R7 BMW - Art Deco Master Piece

While not a racing BMW motorcycle, the R7 deserves merit and attention none the less.

Unfortunately, the machine pictured below was never put into production by BMW, but was merely a design exercise.  (Akin to one of prototype, or design cars often displayed by current day manufacturers at auto shows.)

After the war, the machine languished in parts, deep in the bowels of the BMW archive/repository.  It was rediscovered several years ago, and its restoration undertaken by a handful of German craftsman.  It has since made the rounds on the high end motorcycle show circuit.

I had a chance to see it in person a few years ago at the BMW Museum in Munich.  Below are some pictures of this wonderful machine.

Saturday, May 24, 2014

Quail Motorcycle Gathering 2014

This year I was fortunate enough to be invited as one of the judges of the Quail Motorcycle Gathering

On hand to represent the Vintage BMW Motorcycle Owners was marque enthusiast, and all-around good guy, Daryl Richman.

The Quail Motorcycle Gathering is held each year on the wonderful grounds of the Quail Lodge in Carmel, CA.  It is one of the preeminent events on the west coast, and draws entrants and motorcycle fans from around the world.  Now in its sixth year, the show has become a "must see" event on the vintage motorcycle enthusiasts calendar. 

The spotlight the year was "100 years of Speed Trials at the Bonneville Salt Flats".  On hand were a phalanx of custom bikes and stream liners built for the singular purpose of high speed.  Arguably the crown jewel of the display was the 1948 land speed record Rollie Free HRD "Bathing Suit" bike. 

The bike, so named for the scantily clad pilot, is one of the most important bikes of the 20th century, and the "Holy Grail" of Vincent HRD fans.  It was displayed along a wonderful Jeff Decker bronze made to commemorate the September 13, 1948 feat.

Photo capturing the Land Speed Record.  Life Magazine. 

Exquisite Jeff Decker bronze.  

Unfortunately, there were not any historic BMW racing motorcycles on hand for display this year.  While BMW was involved in chasing land speed records, much of the work toward this goal was accomplished prior to World War II, with Hernst Henne piloting Kompressors.  

However, there was a nice cross-section of post war BMW civilian bikes on display.  Some riders, some original survivors and some top notch restorations.  

A nice example of a /2 in "Dover White".  I've heard the term "Bavarian Cream" applied, but cringe every time I hear it!

This tidy plunger frame bike, while not a top notch restoration, is thoroughly enjoyed by the owner and his wife who ride two-up.

Toaster Tank BMW, an apt moniker given the shiny chrome sides of the gas tank.  This bike represents the strong contrast between pre and post 1970 BMWs with drastic design changes coinciding with moving the production of motorcycles from Munich to Berlin.

As Tim Stafford was one of my co-judges in the European Class, his wonderful restoration of an R60//2, pictured below, was presented for display only. 

It's hard to find fault with this bike!  Perhaps the reason it has been so well received at top motorcycle shows.

Monday, January 6, 2014

Motorrad Museum Vorchdorf

In the town of Vorchdorf, Austria, just a short drive from the A1 autobahn which runs between Salzburg and Vienna, lies arguably the best BMW motorcycle collection/museum in the world.

My first visit took place a few years ago, prior to the museum PR campaign, and before there were signs in town leading to the museum.

A friend from Germany knew I was in Austria, and asked if I would like to visit a collection of antique BMW's.  Of course I said yes, and a few days later we met at the autobahn exit for Vorchdorf.

I followed him a few kilometers through town, ending up on a farm with several large, metal buildings.  I later learned these were chicken houses, and the farm produces eggs.

We met up with Franz Amering, the owner of the farm.  As Franz speaks only German, and me English, I let my friend do the talking.  A short time later we followed Franz up a flight of stairs into a modest size room.
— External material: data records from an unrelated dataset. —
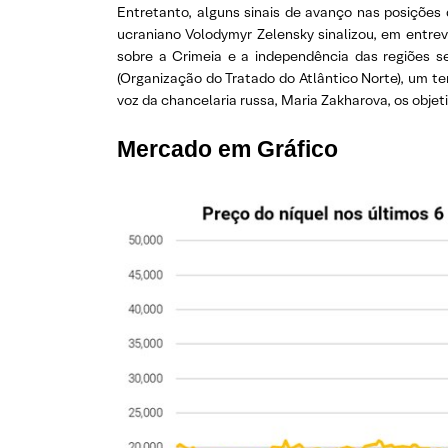
Entretanto, alguns sinais de avanço nas posições
ucraniano Volodymyr Zelensky sinalizou, em entrev
sobre a Crimeia e a independência das regiões se
(Organização do Tratado do Atlântico Norte), um te
voz da chancelaria russa, Maria Zakharova, os obje
Mercado em Gráfico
It was winter time and the building quite cold.

I followed Franz through the door, and my jaw immediately hit the floor.  I instantly began taking pictures of an R51RS, RS54 and prewar race bike, an R63 as I recall.  After drooling over the bikes, and putting my digital camera to task for about 15 minutes, my friend inquired, "You know there are more bikes to see, right?"

In fact I didn't know.  I was pretty excited to see the small collection of rare race bikes.  But I was unprepared for what lay behind the next door.  As I crossed the threshold, it was as if the pearly gates had opened.  (For a moment I saw shining lights and heard angels singing.)

What lay before me was an incredible museum, the work of an industrious egg farmer.  The near entire 90 year history of BMW motorcycles was laid out in a methodical fashion, starting with the R32 and going chronological.

The chronology of the marque is only one guiding factor in the museum layout.  There are also multiple vignettes, including war time machines, police and civil service machines, racing, prototypes, and pre-BMW BMW's.

One of my favorite is the "barn".  An area dedicated to original condition bikes, complete with dirt, cobwebs and I imagine some animal droppings.

The museum has grown and evolved over the years since my first visit. More bikes have been added, and there is now a turn style, and cost for admission.  Still a bargain.

And now, without further adieu, some photos of the Motorrad Museum Vorchdorf.

Cutaway BMW twin from the 1960's.  The museum has quite a number of cutaway motors and bikes.  Most interesting from a technical perspective.

Another R32.  Not sure when this specimen was dissected, but I'm guessing a long time before these bikes started commanding north of 100K.  The museum patron is the lucky beneficiary however.  Where else can you learn the inner workings of BMW's first production motorcycle?

Another wonderful pre-war engine cut-away. 

The above two photos are of a very nice pre-war R16.   The pressed steel frame machines are a wonderful example of art deco influence.   The epitome of which is the uber-rare R7.  Only one R7 exists, and it is in the BMW museum collection in Munich.  The R7 was moth-balled for decades, and only resurfaced in the last few years.  The machine was masterfully reconstructed by a group of craftsmen in Germany. 

Wonderful view of the museum layout, at least part of it.  Accompanying the bikes is plenty of period petroliana, and various BMW marketing and display pieces.  

Nice vignette of pre-war bikes, including Seitenwagen machine.

A very nice R5.  As most BMW aficionados know, the R5 was the hard tail precursor to the R51.  Many consider the R5 to be the ultimate pre-war BMW sport bike.  Certainly its tubular steel frame, and smaller proportions make it a much better handling machine than the Rohr-rahmen or pressed steel frame bikes which preceded it.  This machine is an early example as is evidenced by the lack of air filter on top of the transmission.  Instead, the large "elephant ear" air intakes mount directly to the carburetors.